Marker converts PDFs to markdown, JSON, and HTML quickly and accurately.

  • Supports a wide range of documents
  • Supports all languages
  • Removes headers/footers/other artifacts
  • Formats tables and code blocks
  • Extracts and saves images along with the markdown
  • Converts equations to latex
  • Easily extensible with your own formatting and logic
  • Works on GPU, CPU, or MPS

How it works

Marker is a pipeline of deep learning models:

  • Extract text, OCR if necessary (heuristics, surya)
  • Detect page layout and find reading order (surya)
  • Clean and format each block (heuristics, texify. tabled)
  • Combine blocks and postprocess complete text

It only uses models where necessary, which improves speed and accuracy.

Examples

PDFFile typeMarkdownJSON
Think PythonTextbookViewView
Switch TransformersarXiv paperViewView
Multi-column CNNarXiv paperViewView

Performance

Benchmark overall

The above results are with marker setup so it takes ~7GB of VRAM on an A10.

See below for detailed speed and accuracy benchmarks, and instructions on how to run your own benchmarks.

Commercial usage

I want marker to be as widely accessible as possible, while still funding my development/training costs. Research and personal usage is always okay, but there are some restrictions on commercial usage.
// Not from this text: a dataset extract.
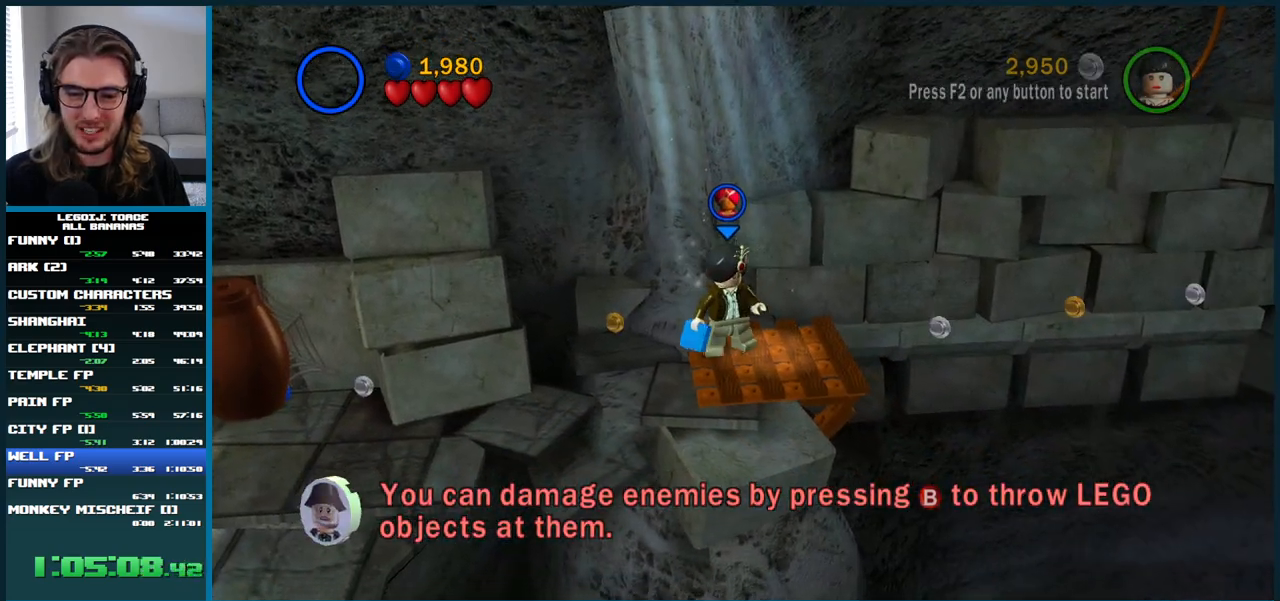
{"dt_ms": 500, "buttons": [], "left_stick": "right", "right_stick": "center", "button_events": [[67, "B", "up"]]}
The weights for the models are licensed cc-by-nc-sa-4.0, but I will waive that for any organization under $5M USD in gross revenue in the most recent 12-month period AND under $5M in lifetime VC/angel funding raised. You also must not be competitive with the Datalab API. If you want to remove the GPL license requirements (dual-license) and/or use the weights commercially over the revenue limit, check out the options here.

Hosted API

There's a hosted API for marker available here:

  • Supports PDFs, word documents, and powerpoints
  • 1/4th the price of leading cloud-based competitors
  • High uptime (99.99%), quality, and speed (around 15 seconds to convert a 250 page PDF)

Community

Discord is where we discuss future development.

Limitations

PDF is a tricky format, so marker will not always work perfectly. Here are some known limitations that are on the roadmap to address:

  • Marker will only convert block equations
  • Tables are not always formatted 100% correctly - multiline cells are sometimes split into multiple rows.
  • Forms are not converted optimally
  • Very complex layouts, with nested tables and forms, may not work

Installation

You'll need python 3.10+ and PyTorch. You may need to install the CPU version of torch first if you're not using a Mac or a GPU machine. See here for more details.

Install with:

pip install marker-pdf

Usage

First, some configuration:

  • Your torch device will be automatically detected, but you can override this. For example, TORCH_DEVICE=cuda.
  • Some PDFs, even digital ones, have bad text in them. Set the force_ocr flag on the CLI or via configuration to ensure your PDF runs through OCR.

Interactive App

I've included a streamlit app that lets you interactively try marker with some basic options. Run it with:

pip install streamlit
marker_gui

Convert a single file

marker_single /path/to/file.pdf

Options:

  • --output_dir PATH: Directory where output files will be saved. Defaults to the value specified in settings.OUTPUT_DIR.
  • --debug: Enable debug mode for additional logging and diagnostic information.
  • --output_format [markdown|json|html]: Specify the format for the output results.
  • --page_range TEXT: Specify which pages to process. Accepts comma-separated page numbers and ranges. Example: --page_range "0,5-10,20" will process pages 0, 5 through 10, and page 20.
  • --force_ocr: Force OCR processing on the entire document, even for pages that might contain extractable text.
  • --processors TEXT: Override the default processors by providing their full module paths, separated by commas. Example: --processors "module1.processor1,module2.processor2"
  • --config_json PATH: Path to a JSON configuration file containing additional settings.
  • --languages TEXT: Optionally specify which languages to use for OCR processing. Accepts a comma-separated list. Example: --languages "eng,fra,deu" for English, French, and German.
  • config --help: List all available builders, processors, and converters, and their associated configuration. These values can be used to build a JSON configuration file for additional tweaking of marker defaults.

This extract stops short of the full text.